For many years, I thought about the Reformation in the past tense. My engagement with it was primarily through church history studies, as well as the annual tradition of wearing red and marking Oct. 31. In church, we’d talk about the meaning of the Lutheran rose, the 95 theses, indulgences, Bible translation, Luther hiding in a castle and the “solas” (five Latin phrases abridging the theological convictions of the reformers). Commemorating Reformation Sunday was, to me, a way of saying our Lutheran theology and identity today was shaped by a history.
This summer my concept of the Reformation evolved. In August, I joined 140 young Lutherans from 60 countries in Wittenberg, Germany, for two weeks of prayer, worship, study, discussion, collaboration and innovation. As part of The Lutheran World Federation’s Global Young Reformers Network gathering, we came together to contemplate our place in “ecclesia temper reformanda” (a church in ongoing reformation).
Together, we learned about the history and work of The Lutheran World Federation (LWF). We also discussed Lutheran identity under the following themes: theological, ecumenical and political. Our schedule included daily morning devotions, plenary lectures, panel discussions, workshops and, my favorite, “World café” round-table discussions.

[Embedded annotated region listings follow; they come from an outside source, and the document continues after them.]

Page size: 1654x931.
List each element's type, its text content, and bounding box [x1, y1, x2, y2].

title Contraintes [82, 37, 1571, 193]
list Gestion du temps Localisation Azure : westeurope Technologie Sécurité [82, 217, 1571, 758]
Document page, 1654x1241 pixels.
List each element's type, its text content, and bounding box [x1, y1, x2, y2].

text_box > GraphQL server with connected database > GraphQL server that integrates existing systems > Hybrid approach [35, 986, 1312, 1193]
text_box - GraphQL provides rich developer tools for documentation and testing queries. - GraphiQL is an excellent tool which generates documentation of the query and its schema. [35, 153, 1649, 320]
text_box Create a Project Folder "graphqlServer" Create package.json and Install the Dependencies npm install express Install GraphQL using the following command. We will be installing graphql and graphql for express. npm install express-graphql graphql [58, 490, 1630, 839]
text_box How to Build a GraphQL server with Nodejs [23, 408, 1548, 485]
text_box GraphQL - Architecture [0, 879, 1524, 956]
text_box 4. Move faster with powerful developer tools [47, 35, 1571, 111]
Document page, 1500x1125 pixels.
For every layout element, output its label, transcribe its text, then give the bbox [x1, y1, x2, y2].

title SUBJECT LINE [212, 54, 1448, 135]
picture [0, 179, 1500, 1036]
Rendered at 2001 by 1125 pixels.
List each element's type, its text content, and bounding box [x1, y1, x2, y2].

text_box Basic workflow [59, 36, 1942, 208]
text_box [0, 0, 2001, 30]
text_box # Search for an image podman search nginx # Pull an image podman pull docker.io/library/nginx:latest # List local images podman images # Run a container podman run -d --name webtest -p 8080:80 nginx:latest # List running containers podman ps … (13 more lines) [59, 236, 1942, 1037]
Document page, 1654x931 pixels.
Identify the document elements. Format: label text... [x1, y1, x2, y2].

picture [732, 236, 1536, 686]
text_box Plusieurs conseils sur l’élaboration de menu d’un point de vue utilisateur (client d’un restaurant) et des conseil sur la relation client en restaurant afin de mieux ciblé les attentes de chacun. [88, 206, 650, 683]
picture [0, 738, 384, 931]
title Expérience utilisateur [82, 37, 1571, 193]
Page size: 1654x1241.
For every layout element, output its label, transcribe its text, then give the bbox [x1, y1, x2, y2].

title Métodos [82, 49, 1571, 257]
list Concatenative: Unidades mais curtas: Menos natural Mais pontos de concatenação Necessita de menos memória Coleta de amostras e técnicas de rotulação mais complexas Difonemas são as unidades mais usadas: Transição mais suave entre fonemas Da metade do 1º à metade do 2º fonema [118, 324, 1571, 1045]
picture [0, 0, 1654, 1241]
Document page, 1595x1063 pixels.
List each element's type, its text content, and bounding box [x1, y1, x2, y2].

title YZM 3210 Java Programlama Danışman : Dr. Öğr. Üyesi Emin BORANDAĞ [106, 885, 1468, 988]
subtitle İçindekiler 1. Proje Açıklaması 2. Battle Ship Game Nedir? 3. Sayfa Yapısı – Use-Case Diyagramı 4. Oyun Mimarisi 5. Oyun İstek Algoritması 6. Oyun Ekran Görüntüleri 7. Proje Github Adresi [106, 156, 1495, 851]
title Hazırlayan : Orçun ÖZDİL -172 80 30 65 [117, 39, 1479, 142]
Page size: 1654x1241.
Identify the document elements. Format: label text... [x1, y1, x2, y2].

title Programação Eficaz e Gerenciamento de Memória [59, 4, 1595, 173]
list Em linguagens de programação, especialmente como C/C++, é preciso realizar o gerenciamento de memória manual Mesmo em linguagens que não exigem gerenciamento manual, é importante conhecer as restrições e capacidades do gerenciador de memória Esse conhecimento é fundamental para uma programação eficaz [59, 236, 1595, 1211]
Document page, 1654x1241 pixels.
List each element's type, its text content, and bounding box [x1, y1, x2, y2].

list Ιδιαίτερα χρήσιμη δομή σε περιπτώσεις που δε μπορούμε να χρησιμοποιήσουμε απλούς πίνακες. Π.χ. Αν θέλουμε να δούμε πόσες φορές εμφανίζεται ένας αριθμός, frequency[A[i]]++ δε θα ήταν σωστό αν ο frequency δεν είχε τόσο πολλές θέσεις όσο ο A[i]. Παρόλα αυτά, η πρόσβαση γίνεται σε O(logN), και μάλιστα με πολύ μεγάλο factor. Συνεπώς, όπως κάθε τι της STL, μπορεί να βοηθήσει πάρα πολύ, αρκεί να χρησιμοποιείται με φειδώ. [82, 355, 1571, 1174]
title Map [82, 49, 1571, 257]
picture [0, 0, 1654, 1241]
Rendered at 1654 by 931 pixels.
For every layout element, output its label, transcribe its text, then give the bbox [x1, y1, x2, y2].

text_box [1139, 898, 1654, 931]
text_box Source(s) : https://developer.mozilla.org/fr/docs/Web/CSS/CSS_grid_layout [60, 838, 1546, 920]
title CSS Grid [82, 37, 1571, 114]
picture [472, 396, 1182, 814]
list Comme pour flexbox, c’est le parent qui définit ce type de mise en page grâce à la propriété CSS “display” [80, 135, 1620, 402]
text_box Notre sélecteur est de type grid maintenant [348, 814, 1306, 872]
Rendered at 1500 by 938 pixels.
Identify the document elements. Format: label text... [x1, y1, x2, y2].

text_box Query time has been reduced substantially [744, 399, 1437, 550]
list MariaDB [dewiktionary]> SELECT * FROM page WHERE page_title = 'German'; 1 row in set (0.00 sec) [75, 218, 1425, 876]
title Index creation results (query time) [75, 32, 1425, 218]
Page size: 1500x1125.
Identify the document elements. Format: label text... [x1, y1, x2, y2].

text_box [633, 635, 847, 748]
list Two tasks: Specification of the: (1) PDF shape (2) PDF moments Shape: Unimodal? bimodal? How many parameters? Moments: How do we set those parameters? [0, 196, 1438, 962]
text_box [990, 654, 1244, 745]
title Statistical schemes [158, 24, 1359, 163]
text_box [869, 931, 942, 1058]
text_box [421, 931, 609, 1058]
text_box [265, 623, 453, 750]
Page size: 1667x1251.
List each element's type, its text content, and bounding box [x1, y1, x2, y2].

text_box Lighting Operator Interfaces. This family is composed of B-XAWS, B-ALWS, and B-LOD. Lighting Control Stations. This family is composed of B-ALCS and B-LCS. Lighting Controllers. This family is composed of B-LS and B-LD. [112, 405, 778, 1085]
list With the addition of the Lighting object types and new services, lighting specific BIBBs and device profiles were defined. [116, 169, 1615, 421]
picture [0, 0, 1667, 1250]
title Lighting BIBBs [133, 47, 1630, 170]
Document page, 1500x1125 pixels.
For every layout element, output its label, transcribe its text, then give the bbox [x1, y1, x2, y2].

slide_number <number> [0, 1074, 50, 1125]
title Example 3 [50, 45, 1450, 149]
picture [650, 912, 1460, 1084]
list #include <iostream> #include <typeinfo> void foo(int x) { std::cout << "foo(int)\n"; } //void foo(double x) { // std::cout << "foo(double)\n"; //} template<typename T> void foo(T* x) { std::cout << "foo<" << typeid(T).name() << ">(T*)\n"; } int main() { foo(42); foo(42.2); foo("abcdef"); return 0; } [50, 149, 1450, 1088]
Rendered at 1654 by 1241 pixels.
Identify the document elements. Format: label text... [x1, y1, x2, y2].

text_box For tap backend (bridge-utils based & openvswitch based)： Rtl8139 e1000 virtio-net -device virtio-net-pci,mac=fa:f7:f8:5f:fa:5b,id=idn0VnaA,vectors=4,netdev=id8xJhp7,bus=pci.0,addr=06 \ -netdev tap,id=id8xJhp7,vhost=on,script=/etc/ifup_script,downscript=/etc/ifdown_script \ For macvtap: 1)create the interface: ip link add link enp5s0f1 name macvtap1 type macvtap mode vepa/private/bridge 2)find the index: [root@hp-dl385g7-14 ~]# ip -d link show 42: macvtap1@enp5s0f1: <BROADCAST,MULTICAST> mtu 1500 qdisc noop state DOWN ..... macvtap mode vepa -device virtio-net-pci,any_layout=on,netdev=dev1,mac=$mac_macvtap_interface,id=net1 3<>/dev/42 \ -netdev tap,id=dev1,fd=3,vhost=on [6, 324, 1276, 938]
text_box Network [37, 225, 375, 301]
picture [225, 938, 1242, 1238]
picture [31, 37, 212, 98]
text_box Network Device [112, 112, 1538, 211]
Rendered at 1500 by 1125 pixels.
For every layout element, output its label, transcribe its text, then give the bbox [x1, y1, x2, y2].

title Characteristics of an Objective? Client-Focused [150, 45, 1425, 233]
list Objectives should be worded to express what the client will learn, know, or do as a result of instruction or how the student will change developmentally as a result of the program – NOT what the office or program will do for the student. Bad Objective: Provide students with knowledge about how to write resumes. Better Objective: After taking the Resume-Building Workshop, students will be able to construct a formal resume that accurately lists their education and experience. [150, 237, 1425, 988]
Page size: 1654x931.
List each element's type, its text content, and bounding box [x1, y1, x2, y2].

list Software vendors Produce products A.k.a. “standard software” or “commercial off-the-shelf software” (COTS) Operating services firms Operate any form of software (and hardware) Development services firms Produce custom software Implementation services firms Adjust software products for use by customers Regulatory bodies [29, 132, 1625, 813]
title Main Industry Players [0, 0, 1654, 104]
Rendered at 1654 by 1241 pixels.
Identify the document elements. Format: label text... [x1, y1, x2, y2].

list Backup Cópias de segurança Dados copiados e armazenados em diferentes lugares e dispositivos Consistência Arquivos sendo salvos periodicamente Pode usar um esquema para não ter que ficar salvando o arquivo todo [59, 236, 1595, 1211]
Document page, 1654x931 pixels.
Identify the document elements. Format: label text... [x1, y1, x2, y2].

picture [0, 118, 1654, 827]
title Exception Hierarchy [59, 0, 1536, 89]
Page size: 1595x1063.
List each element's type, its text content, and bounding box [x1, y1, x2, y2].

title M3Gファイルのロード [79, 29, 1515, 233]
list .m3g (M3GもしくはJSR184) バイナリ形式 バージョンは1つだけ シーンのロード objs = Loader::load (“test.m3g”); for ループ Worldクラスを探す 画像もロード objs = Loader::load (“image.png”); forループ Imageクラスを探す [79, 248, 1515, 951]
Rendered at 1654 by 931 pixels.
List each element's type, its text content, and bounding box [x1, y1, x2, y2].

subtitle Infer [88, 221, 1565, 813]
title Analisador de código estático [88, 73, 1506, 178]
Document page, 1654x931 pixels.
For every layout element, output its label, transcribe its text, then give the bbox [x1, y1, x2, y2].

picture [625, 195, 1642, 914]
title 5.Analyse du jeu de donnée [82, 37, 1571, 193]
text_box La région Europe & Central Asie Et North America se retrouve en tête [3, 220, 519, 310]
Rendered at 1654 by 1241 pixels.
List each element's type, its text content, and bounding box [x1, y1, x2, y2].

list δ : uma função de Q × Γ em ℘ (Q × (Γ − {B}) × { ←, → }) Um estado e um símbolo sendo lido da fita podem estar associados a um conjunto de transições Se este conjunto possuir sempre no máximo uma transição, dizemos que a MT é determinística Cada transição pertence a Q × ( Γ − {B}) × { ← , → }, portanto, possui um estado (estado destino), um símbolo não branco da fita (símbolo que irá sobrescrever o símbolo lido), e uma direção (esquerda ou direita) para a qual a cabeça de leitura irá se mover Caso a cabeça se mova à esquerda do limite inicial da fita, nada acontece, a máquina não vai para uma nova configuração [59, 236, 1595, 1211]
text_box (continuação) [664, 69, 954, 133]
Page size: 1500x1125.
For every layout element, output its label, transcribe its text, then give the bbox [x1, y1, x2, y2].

It was symbolic to worship together in the Castle Church where Luther first nailed the 95 theses. In his time, Luther’s theses were a call for disputation – for dialogue. For two weeks, we were sharing our faith and ministry experiences. As we exchanged viewpoints, stories, concerns, hopes and dreams, our perspectives of the gospel and the church grew beyond the cultural notions, societal contexts and experiences we brought from our home countries. Together, we were examining our proclamation of Christ in a religiously pluralistic, globalized world.
I’ve been back in the states for more than a month now, but I am still connected to the Global Young Reformers Network through technology and social media. Our faith and idea sharing continues. We are also working on “Living Reformation Projects” that will be announced by LWF soon.
Coming home from this experience, I am reminded that the Reformation is much more than church history. Luther’s theses were a call for dialogue and diligence to the gospel. Although, our world looks a lot different than Luther’s did, we share the same need to continuously ask: What is necessary for us to proclaim Christ faithfully today? What in our society and history needs confrontation? Where have we failed to extend the love of Christ?
The ELCA lives the legacy of the Reformation by constantly asking these questions, but on Reformation Day we don’t always think about the changes we’ve made to faithfully proclaim the gospel in our time and context.
As I prepare to mark the anniversary of the Reformation this month with the youth and families in my church, I’ve invited them to study the legacy of the Reformation by recounting our Lutheran history and to actively examine the way we are (re)forming faith in the present day, at home, through partner ministries and in our local congregation.